The study’s design gave two opportunities to compare patients and controls. The subjective comparison measured the pressure levels at which the pain rating given by back pain patients, fibromyalgia patients and control subjects was the same. The objective comparison looked at the rating that the three types of participants gave when the same level of pressure was applied.

The researchers found that it only took a mild pressure to produce self-reported feelings of pain in the lower-back pain and fibromyalgia patients, while the control subjects tolerated the same pressure with little pain.

“In both the back pain patients and the fibromyalgia patients, that same mild pressure also produced measurable brain responses in areas that process the sensation of pain,” says Clauw. “But the same kind of brain responses weren’t seen in control subjects until the pressure on their thumb increased substantially.”

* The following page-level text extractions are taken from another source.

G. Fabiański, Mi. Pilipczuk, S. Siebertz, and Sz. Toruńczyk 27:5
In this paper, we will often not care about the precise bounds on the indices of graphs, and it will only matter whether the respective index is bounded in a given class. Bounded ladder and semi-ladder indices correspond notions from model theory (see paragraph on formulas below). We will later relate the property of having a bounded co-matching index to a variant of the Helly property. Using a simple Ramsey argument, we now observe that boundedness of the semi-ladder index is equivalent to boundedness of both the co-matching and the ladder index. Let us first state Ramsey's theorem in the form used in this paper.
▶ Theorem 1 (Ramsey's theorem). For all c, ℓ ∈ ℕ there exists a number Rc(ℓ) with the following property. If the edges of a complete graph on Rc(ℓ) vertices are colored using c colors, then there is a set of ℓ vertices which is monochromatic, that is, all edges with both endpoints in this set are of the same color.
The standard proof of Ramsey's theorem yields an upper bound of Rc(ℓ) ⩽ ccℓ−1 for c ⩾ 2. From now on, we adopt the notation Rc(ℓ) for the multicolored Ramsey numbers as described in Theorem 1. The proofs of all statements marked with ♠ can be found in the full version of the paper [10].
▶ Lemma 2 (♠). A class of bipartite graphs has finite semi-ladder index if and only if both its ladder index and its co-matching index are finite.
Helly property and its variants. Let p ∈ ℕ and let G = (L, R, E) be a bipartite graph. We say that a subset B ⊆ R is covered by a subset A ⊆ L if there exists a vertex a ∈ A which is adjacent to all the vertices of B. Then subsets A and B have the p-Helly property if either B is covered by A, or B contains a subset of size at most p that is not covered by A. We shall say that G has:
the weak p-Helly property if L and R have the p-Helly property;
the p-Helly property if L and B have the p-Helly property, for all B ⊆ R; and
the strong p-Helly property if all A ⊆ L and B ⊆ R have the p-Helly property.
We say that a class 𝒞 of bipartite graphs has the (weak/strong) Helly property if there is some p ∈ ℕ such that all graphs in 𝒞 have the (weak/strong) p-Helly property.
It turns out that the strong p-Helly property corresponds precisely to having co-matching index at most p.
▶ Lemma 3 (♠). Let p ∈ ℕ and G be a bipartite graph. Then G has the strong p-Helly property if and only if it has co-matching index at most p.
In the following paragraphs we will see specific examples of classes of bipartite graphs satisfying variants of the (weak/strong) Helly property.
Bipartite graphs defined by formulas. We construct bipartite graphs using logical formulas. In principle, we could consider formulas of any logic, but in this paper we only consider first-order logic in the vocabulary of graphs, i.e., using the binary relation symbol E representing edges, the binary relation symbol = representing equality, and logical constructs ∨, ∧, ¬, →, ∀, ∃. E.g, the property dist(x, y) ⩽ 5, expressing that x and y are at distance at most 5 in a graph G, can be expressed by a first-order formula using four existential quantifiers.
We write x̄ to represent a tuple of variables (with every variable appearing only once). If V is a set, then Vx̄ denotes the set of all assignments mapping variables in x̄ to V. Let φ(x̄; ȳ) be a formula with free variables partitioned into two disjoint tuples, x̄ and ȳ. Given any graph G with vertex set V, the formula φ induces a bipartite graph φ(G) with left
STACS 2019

Though brain activity increased in many of the same areas in both patients and control subjects, there were striking differences, too. All the subjects had increased activity in eight areas of their brains, but lower-back pain patients showed no increased activity in two areas that were active in both fibromyalgia patients and normal control subjects. Meanwhile, fibromyalgia patients showed increased activation in two other areas not active in back pain patients and healthy subjects.

This response suggests that lower-back pain patients have enhanced response to pain in some brain regions, and a diminished response in others, Clauw says.

The study was supported in part by the National Fibromyalgia Research Association, the U.S. Army and the NIH. In addition to Clauw and Gracely, the research team included Thorsten Giesecke and Masilo Grant of UMHS, Karen Munoz of NIH, Reshma Kumar of Georgetown, and Alf Nachemson of the University of Gotenberg, Sweden.